You want to calculate the number of liters of [tex]\[ C_2H_2 \][/tex] that react with 12.0 mol [tex]\[ O_2 \][/tex], assuming the reaction is at STP.

Use the dimensional analysis below to set up the two-step calculation:

[tex]\[
\begin{array}{c|c|c}
12.0 \text{ mol } O_2 & \rightarrow & \text{ ? L } C_2H_2 \\
\hline
\text{moles ratio} & 2 \text{ mol } C_2H_2 & \text{ ? L } \\
\hline
& 5 \text{ mol } O_2 &
\end{array}
\][/tex]



Answer :

Let's solve the given problem step-by-step.

### Step 1: Interpret the Reaction
The balanced chemical equation for the reaction is:
[tex]\[2 \, \text{C}_2\text{H}_2 + 5 \, \text{O}_2 \rightarrow 4 \, \text{CO}_2 + 2 \, \text{H}_2\text{O}\][/tex]

### Step 2: Identify the Problem
You're asked to calculate the number of liters of [tex]\( \text{C}_2\text{H}_2 \)[/tex] (acetylene) that react with 12.0 mol [tex]\( \text{O}_2 \)[/tex] (oxygen), under standard temperature and pressure (STP).

### Step 3: Determine the Mole Ratio
The reaction gives us the mole ratio between acetylene and oxygen:
[tex]\[2 \, \text{mol} \, \text{C}_2\text{H}_2 : 5 \, \text{mol} \, \text{O}_2\][/tex]

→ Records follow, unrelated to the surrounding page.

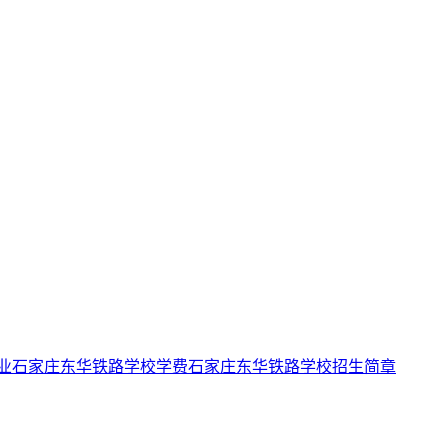
业
石家庄东华铁路学校学费
石家庄东华铁路学校招生简章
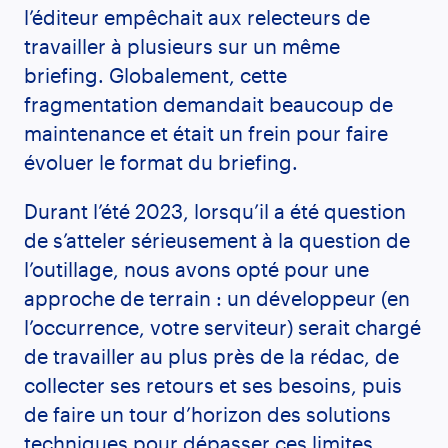
l’éditeur empêchait aux relecteurs de
travailler à plusieurs sur un même
briefing. Globalement, cette
fragmentation demandait beaucoup de
maintenance et était un frein pour faire
évoluer le format du briefing.
Durant l’été 2023, lorsqu’il a été question
de s’atteler sérieusement à la question de
l’outillage, nous avons opté pour une
approche de terrain : un développeur (en
l’occurrence, votre serviteur) serait chargé
de travailler au plus près de la rédac, de
collecter ses retours et ses besoins, puis
de faire un tour d’horizon des solutions
techniques pour dépasser ces limites.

### Step 4: Calculate the Moles of [tex]\( \text{C}_2\text{H}_2 \)[/tex] Reacting with [tex]\( \text{O}_2 \)[/tex]
Using the mole ratio, we find the moles of [tex]\( \text{C}_2\text{H}_2 \)[/tex] that react with 12.0 mol [tex]\( \text{O}_2 \)[/tex]:
[tex]\[ \text{Moles of} \, \text{C}_2\text{H}_2 = \left(\frac{2 \, \text{mol} \, \text{C}_2\text{H}_2}{5 \, \text{mol} \, \text{O}_2}\right) \times 12.0 \, \text{mol} \, \text{O}_2 \][/tex]

From this, we calculate:
[tex]\[ \text{Moles of} \, \text{C}_2\text{H}_2 = \frac{2}{5} \times 12.0 \approx 4.8 \, \text{mol} \][/tex]

### Step 5: Convert Moles to Liters at STP
Under standard temperature and pressure (STP), 1 mole of a gas occupies 22.4 liters.

Thus, the volume of [tex]\( \text{C}_2\text{H}_2 \)[/tex] in liters can be found by multiplying the moles of [tex]\( \text{C}_2\text{H}_2 \)[/tex] by the volume occupied per mole:
[tex]\[ \text{Volume of} \, \text{C}_2\text{H}_2 = 4.8 \, \text{mol} \times 22.4 \, \text{L/mol} \][/tex]

Performing this multiplication:
[tex]\[ \text{Volume of} \, \text{C}_2\text{H}_2 \approx 107.52 \, \text{liters} \][/tex]

### Conclusion
Hence, 4.8 moles of [tex]\( \text{C}_2\text{H}_2 \)[/tex] react with 12.0 mol [tex]\( \text{O}_2 \)[/tex], and the volume of [tex]\( \text{C}_2\text{H}_2 \)[/tex] required is approximately 107.52 liters at STP.